+++ Excerpt provided
Pipe down! Brussels slaps a noise order on heart of Scotland (The Sunday Times, 20 April 2008, page 7)
Bagpipes are to be quietened by an edict from Brussels. From this month, pipers must adhere to strict volume limits or risk breaking European Union health and safety laws. Bands have been ordered to tone down or wear earplugs to limit noise exposure to 85 decibels.

This article on noise at work regulations and their potential effects on bagpipe playing, whilst entertaining, unfortunately rings false on several counts.

First, there is no question of the ‘new’ rules silencing bagpipe playing. The EU noise exposure limit of 87 decibels is averaged over a working week of eight hours per day.

There are plenty of practical ways to control or reduce musicians’ exposure to excessive noise in a cost-effective way without stopping them from playing. These include various types of hearing protection devices such as in-ear monitors, flat response earplugs specially designed for musicians (which are constantly being improved, thanks to technology), using absorbers, resonators and screens in rehearsal and performance areas and changing the layout of bands or order of play to reduce concentration of the loudest music.
++++++
+++ Data section
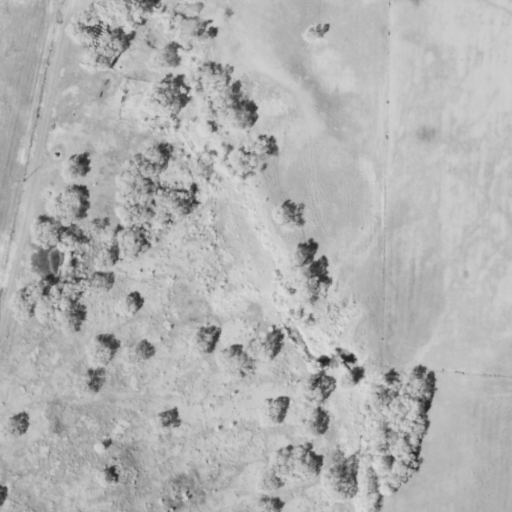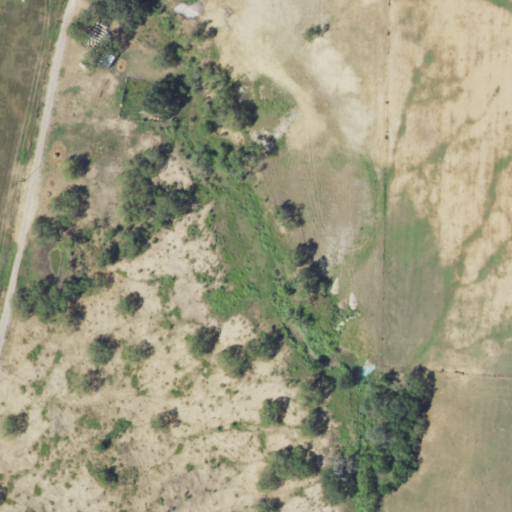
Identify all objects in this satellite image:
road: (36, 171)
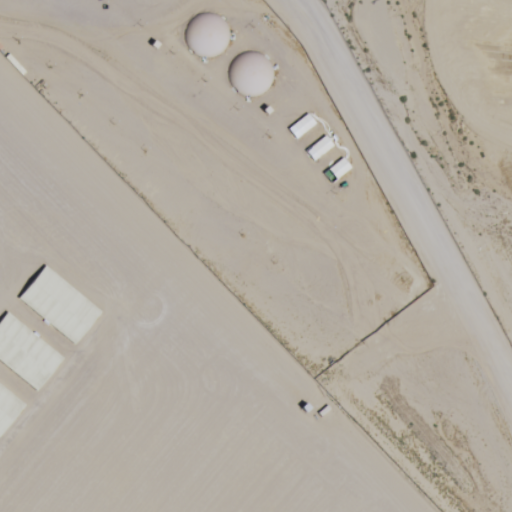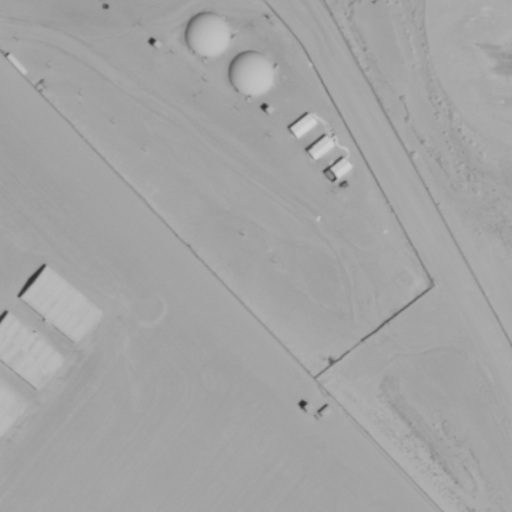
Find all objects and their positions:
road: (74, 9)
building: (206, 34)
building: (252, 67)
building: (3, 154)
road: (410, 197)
++++++
+++ Data section
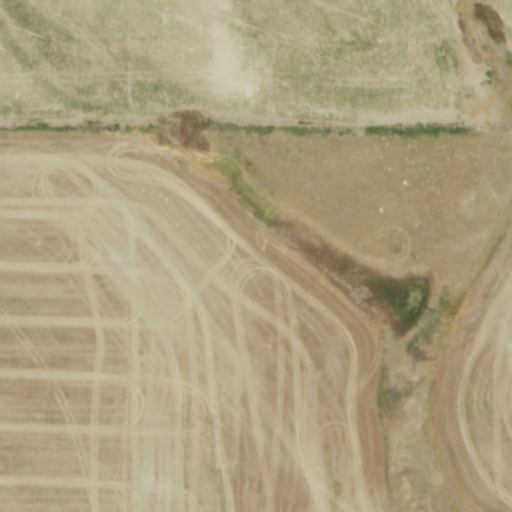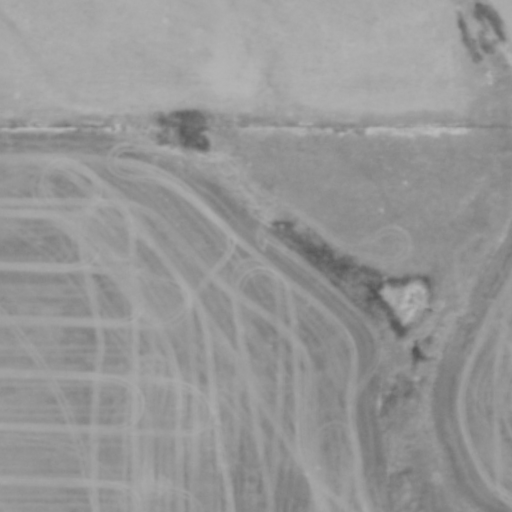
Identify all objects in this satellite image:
++++++
* _Exercise tasks_:
1) According to the text on EU noise rules and bagpipes, what is the EU noise exposure limit, and how is it averaged?
2) Write a continuation of the text on EU noise rules and bagpipes, picking up after its last sentence.
The records were drawn from a separate source.

* _Expected outputs_:
1) The limit is 87 decibels, averaged over a working week of eight hours per day.

2)
Many orchestras, in Britain and abroad already make use of these options. They are developed together with organisations like the British Musicians’ Union and the International Federation of Musicians, and will help bagpipers and other musicians stay healthy while the show goes on.

Moreover, the Commission has very firm scientific evidence which shows that long-term exposure to excessive noise levels at work can cause irreversible damage to human hearing, from tinnitus to a complete loss of hearing. Around 22.5 million people across the EU already suffer from impaired hearing and a Danish study from 2006 found that 27% of musicians in orchestras suffer hearing loss. The consequences are not only the loss of a job, but also the danger of social exclusion – not forgetting the personal suffering for the individual.

Finally, the rules referred to are not new. The Control of Noise at Work Regulations were adopted in 2005. They were not made in Europe, but in the UK. The EU legislation which they are designed to implement was agreed by national ministers and the European Parliament back in 2003 and updated a previous law from 1986 – which also applied to the music sector.

But rules to protect workers from the auditory effects of excessive noise have been around a lot longer – the first regulations date back to the Industrial Revolution.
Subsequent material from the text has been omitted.